Friday, October 2, 2009

Some data... quote Demetri Martin. I've just come across a bad graphs at First off, is a pie chart of the different browseres used on

So what's wrong with this? First off all, pie charts are depending on us camparing areas to each other, and we can't do that very well when there are some many. So this is the wrong type of chart. To make it even worse, the gradient, shading and 3D-effect makes it even harder to compare the ares. The alignment of the numbers can also have an effect to make the perceived area larger or smaller (though there aren't any really good examples on this chart). They should at least have ordered the slices in decreasing or increasing size. Also, the legend on the right makes your eye go back and fourth to match the browser with the corresponding slice of the pie.

A simple table would have made these data much more available and faster to explore for the reader.

But since I'm in a mood for exploring the possibilities and limitations of Excel and improve my presentation/ charting skills, I've suggested a better graph:
I made this just with Excel, no editing. The numbers next to the where made using a "fake" second series with value 0% and named after the value of each browser share, and I use series name as data label, aglined to the left. I would have loved if Excel could do that automatically, and to be able to formate each of the labels individually. For example, I would prefer to have the "%"-sign a couple of points smaller then the number. Also, I think the point of the author was that IE6 is now used of less then 10% of the users. To emphasise that, I could have given the IE6 bar a red color.

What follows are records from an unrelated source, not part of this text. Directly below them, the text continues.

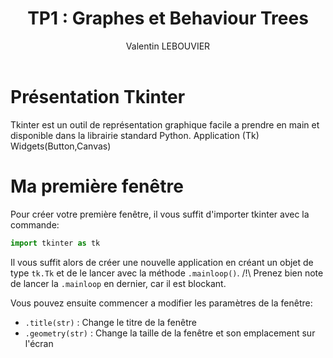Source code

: #+OPTIONS: texht:t toc:nil
#+LATEX_CLASS: article
#+LATEX_CLASS_OPTIONS:
#+LATEX_HEADER: \usepackage[frenchb]{babel}
#+LATEX_HEADER_EXTRA:
#+LANGUAGE: fr
#+TITLE: TP1 : Graphes et Behaviour Trees
#+AUTHOR: Valentin LEBOUVIER


* Présentation Tkinter
Tkinter est un outil de représentation graphique facile a prendre en main et disponible dans la librairie standard Python.
Application (Tk)
Widgets(Button,Canvas)


* Ma première fenêtre
Pour créer votre première fenêtre, il vous suffit d'importer tkinter avec la commande:

#+BEGIN_SRC python
import tkinter as tk
#+END_SRC

Il vous suffit alors de créer une nouvelle application en créant un objet de type ~tk.Tk~ et de le lancer avec la méthode ~.mainloop()~. /!\ Prenez bien note de lancer la ~.mainloop~ en dernier, car il est blockant.

#+LATEX: \noindent
Vous pouvez ensuite commencer a modifier les paramètres de la fenêtre:
- ~.title(str)~ : Change le titre de la fenêtre
- ~.geometry(str)~ : Change la taille de la fenêtre et son emplacement sur l'écran


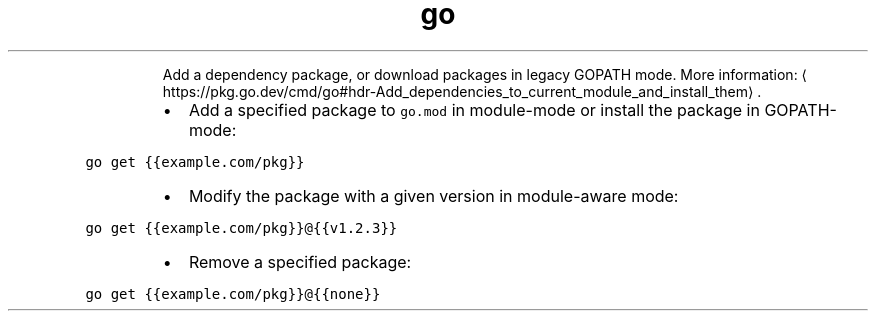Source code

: .TH go get
.PP
.RS
Add a dependency package, or download packages in legacy GOPATH mode.
More information: \[la]https://pkg.go.dev/cmd/go#hdr-Add_dependencies_to_current_module_and_install_them\[ra]\&.
.RE
.RS
.IP \(bu 2
Add a specified package to \fB\fCgo.mod\fR in module\-mode or install the package in GOPATH\-mode:
.RE
.PP
\fB\fCgo get {{example.com/pkg}}\fR
.RS
.IP \(bu 2
Modify the package with a given version in module\-aware mode:
.RE
.PP
\fB\fCgo get {{example.com/pkg}}@{{v1.2.3}}\fR
.RS
.IP \(bu 2
Remove a specified package:
.RE
.PP
\fB\fCgo get {{example.com/pkg}}@{{none}}\fR
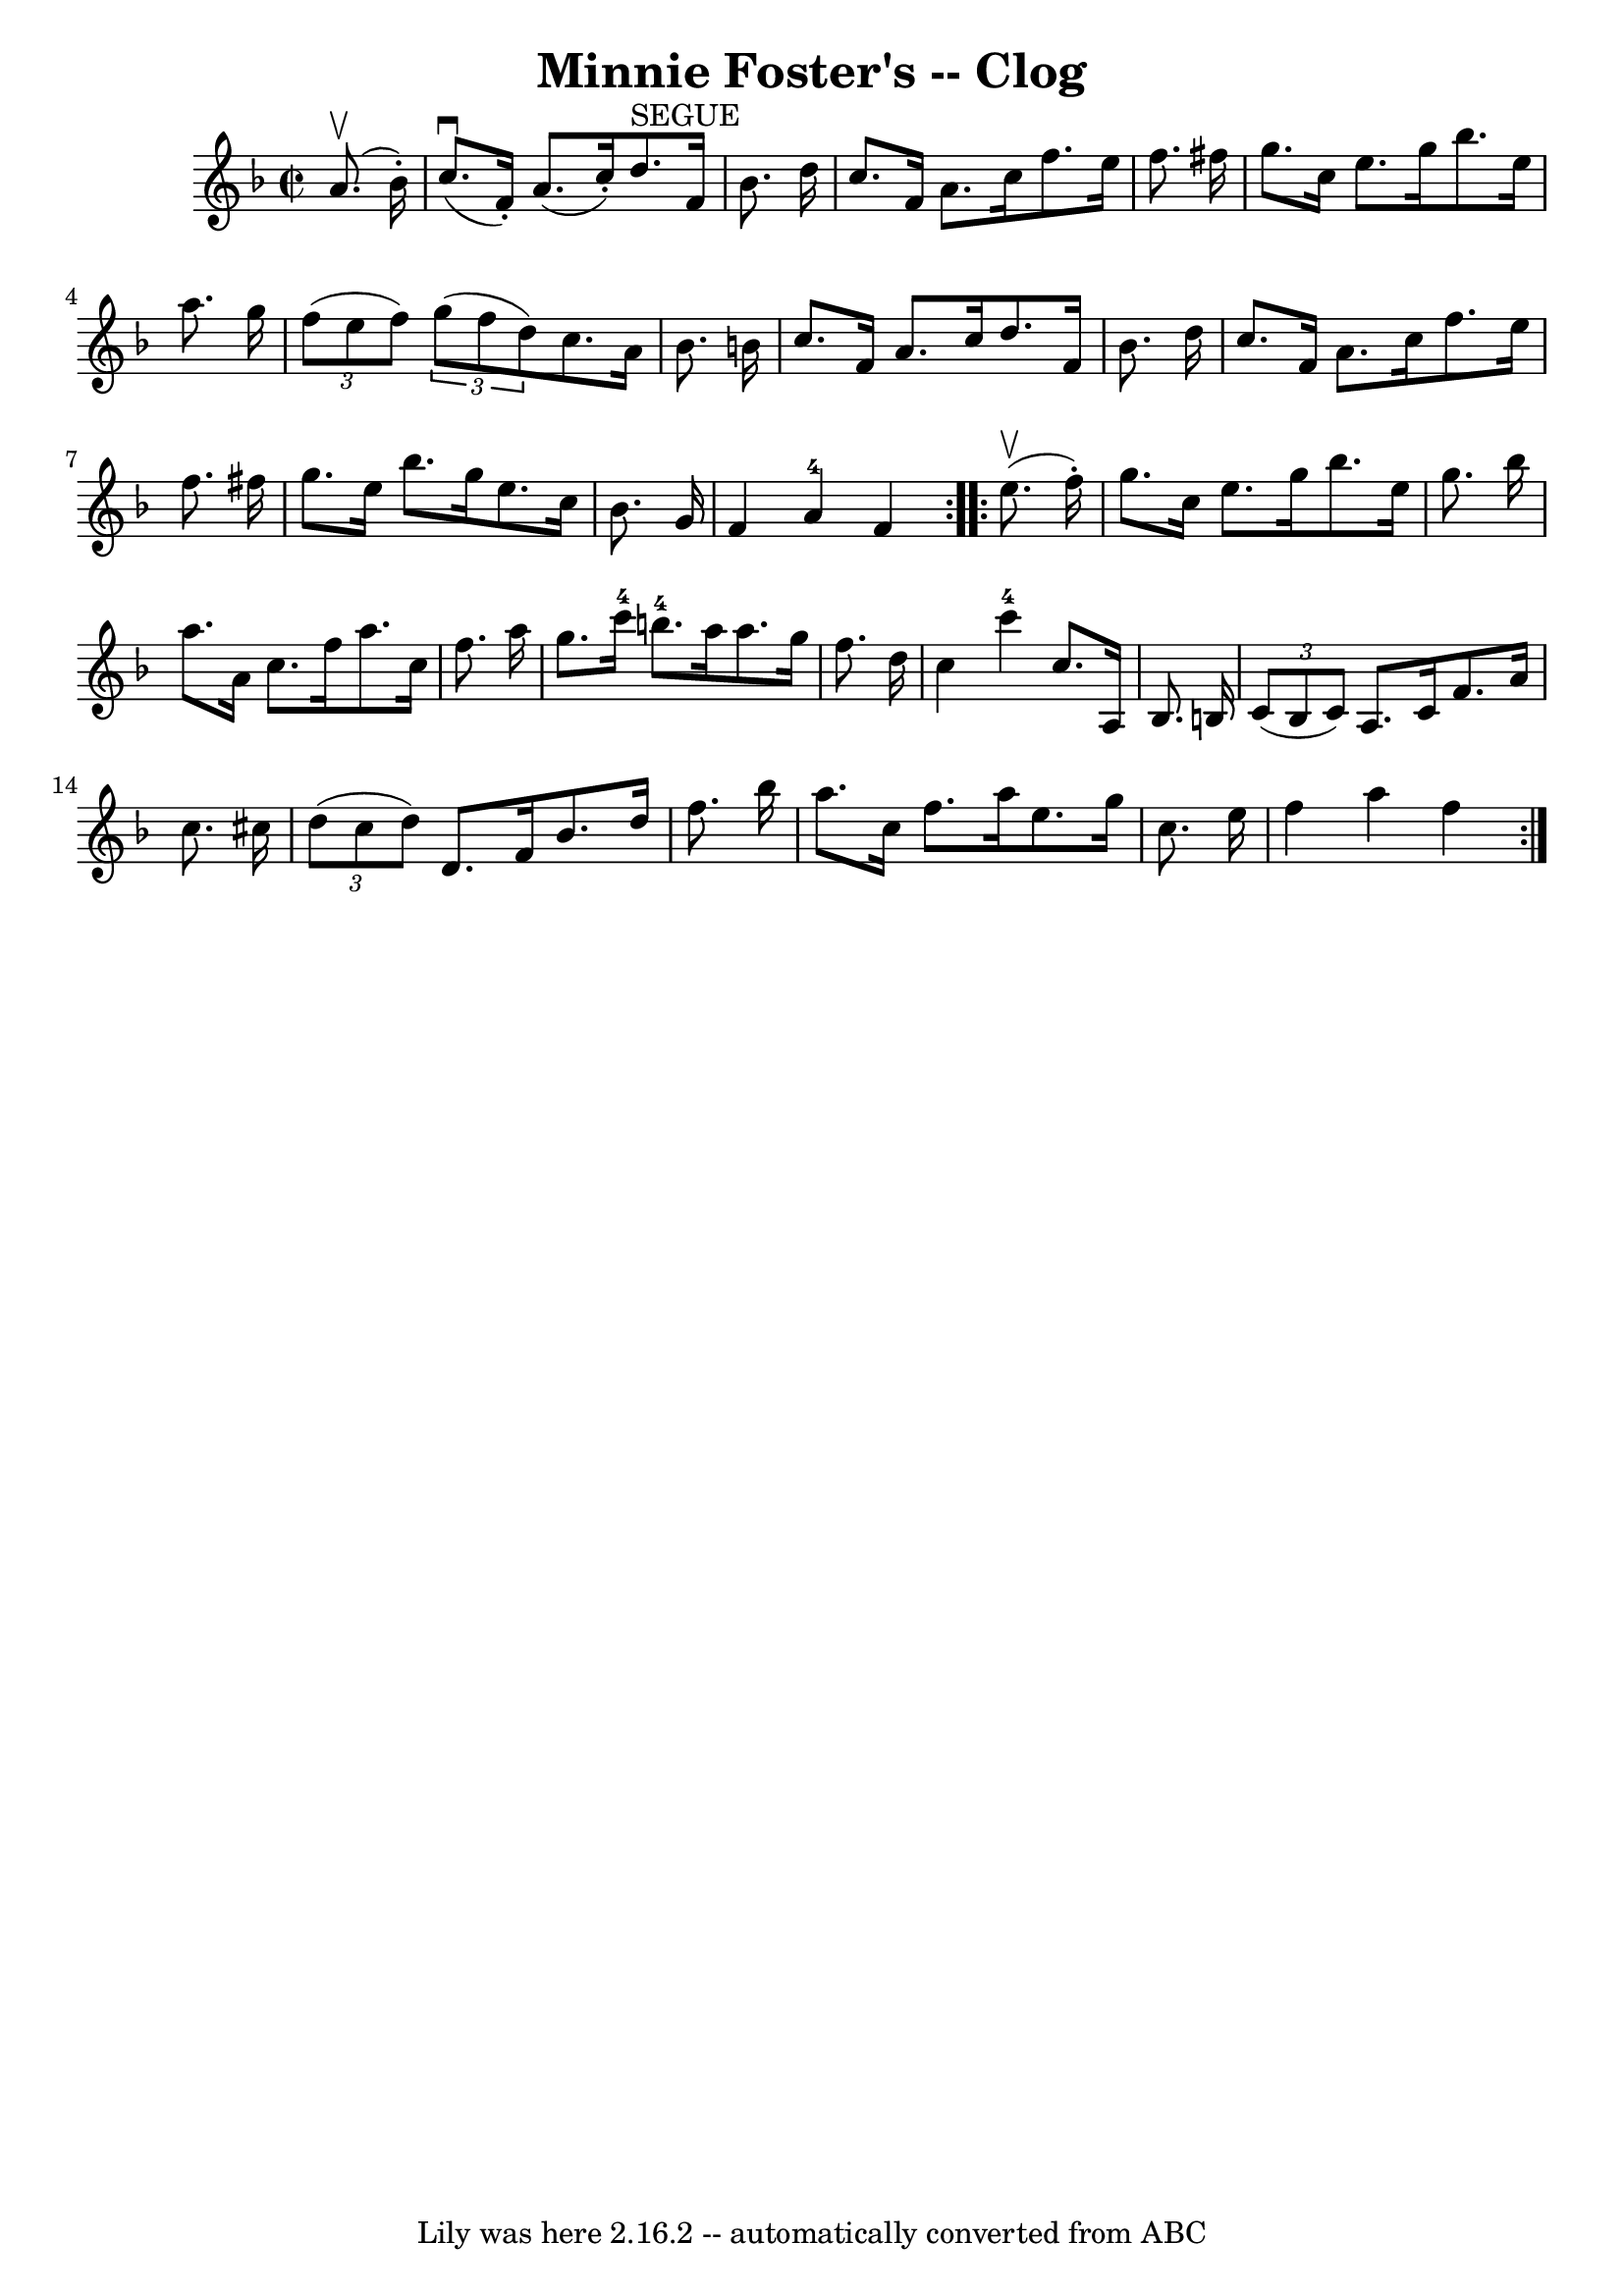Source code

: \version "2.7.40"
\header {
	book = "Ryan's Mammoth Collection"
	crossRefNumber = "1"
	footnotes = "\\\\156 929"
	tagline = "Lily was here 2.16.2 -- automatically converted from ABC"
	title = "Minnie Foster's -- Clog"
}
voicedefault =  {
\set Score.defaultBarType = "empty"

\repeat volta 2 {
\override Staff.TimeSignature #'style = #'C
 \time 2/2 \key f \major   a'8. ^\upbow(   bes'16 -. -) \bar "|"     c''8. 
^\downbow(   f'16 -. -)   a'8. (   c''16 -. -)     d''8. ^"SEGUE"   f'16    
bes'8.    d''16    \bar "|"   c''8.    f'16    a'8.    c''16    f''8.    e''16  
  f''8.    fis''16    \bar "|"     g''8.    c''16    e''8.    g''16    bes''8.  
  e''16    a''8.    g''16    \bar "|"   \times 2/3 {   f''8 (   e''8    f''8  
-) }   \times 2/3 {   g''8 (   f''8    d''8  -) }   c''8.    a'16    bes'8.    
b'16    \bar "|"     c''8.    f'16    a'8.    c''16    d''8.    f'16    bes'8.  
  d''16    \bar "|"   c''8.    f'16    a'8.    c''16    f''8.    e''16    f''8. 
   fis''16    \bar "|"   g''8.    e''16    bes''8.    g''16    e''8.    c''16   
 bes'8.    g'16    \bar "|"   f'4      a'4-4   f'4  }     \repeat volta 2 {  
 e''8. ^\upbow(   f''16 -. -) \bar "|"     g''8.    c''16    e''8.    g''16    
bes''8.    e''16    g''8.    bes''16    \bar "|"   a''8.    a'16    c''8.    
f''16    a''8.    c''16    f''8.    a''16    \bar "|"   g''8.    c'''16-4   
b''8.-4   a''16    a''8.    g''16    f''8.    d''16    \bar "|"     c''4     
 c'''4-4   c''8.    a16    bes8.    b16    \bar "|"     \times 2/3 {   c'8 ( 
  b8    c'8  -) }   a8.    c'16    f'8.    a'16    c''8.    cis''16    \bar "|" 
  \times 2/3 {   d''8 (   cis''8    d''8  -) }   d'8.    f'16    bes'8.    
d''16    f''8.    bes''16    \bar "|"   a''8.    c''16    f''8.    a''16    
e''8.    g''16    c''8.    e''16    \bar "|"     f''4    a''4    f''4  }   
}

\score{
    <<

	\context Staff="default"
	{
	    \voicedefault 
	}

    >>
	\layout {
	}
	\midi {}
}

But, when it comes to colors, I prefer the following rule:

So, I made a version in black and white. Slightly less fancy, but it does get the point across:
Yes, I could have worked a bit more with selecting the greys, but this is the default grey's in Excel 2003.

Next up was a line plot showing the trends over time:

Line plots greatest strength is to show trends over time, so in that case, they've choosen the correct type of chart. But there are some bad graphing here as well: The background gradient takes too much attention, the alignment of the titles of the axis are wrong (they should be horisontal), your eyes again has to go back and fourth between the legende and the plot, etc. But my main concern is the numbers on the lines. First of all, they don't add up to 100% (just sum the numbers on the right end) and especially from sept. '08 march '09 it's really hard to read the values on the smallest browseres. I even had to "guesstimate" the values there when I made my own version. Line plots does not do a good job of presenting individual values, bar charts are much better at that. Or a table. So my suggestion for improving this graph, is a combination of a line plot and a table, to get the best of two worlds:
Again I could have spent more time on the colors, but I used the standard palette in Excel 2003. What I really would want to be able to do here, is to formate the table better, so make the legende and headers stand out from the data. But here I'm falling short, I don't even know how to "cheat" in Excel to make that happen. Any suggestions? Still, I do feel my suggestion is clearer and better then the default ones from


Wilhelm said...

...exactly what do you want to have done with the headers and labels? Bigger font? Bold font?

Jon Peltier said...

Nice job.

Anders said...

Hi Jon,

I'm really surprised and excited by seeing your comment here. I love your site and I've learned a lot from it. MS Excel should come with a print-out of your tips and tricks.

Anders said...

Wilhelm: I would love to be able to have full control over the layout. Using bold or grey color to separate the legend and categories from the data. Adding background color to each individual line in the table to guide the eye. Etc, etc.

Eyvind A. Larre said...

Hi Anders.
Thanks for using our graphs and showing what is wrong with them. We must obviously do a better job next month when publishing new statistics and graphs.

Anders said...

Hi Eivind.

Thank you for your comment. I'll drop by the next months and check it out.

Anders said...

As promised above, I did drop by Finn. And it seems that they still use that old pie chart. 3D tilting, shadow- and gradient effect distorts the data, and should be avoided. In fact, 3D plot should never be used to represent 2D data. But according to, the pie shows the same as the line chart, but " artige fargede kakestykker i stedet." ("...with amuzing colored pie slices instead")... Oh well.

Not that I did expect Finn to change anything, though, but I promised to check it out.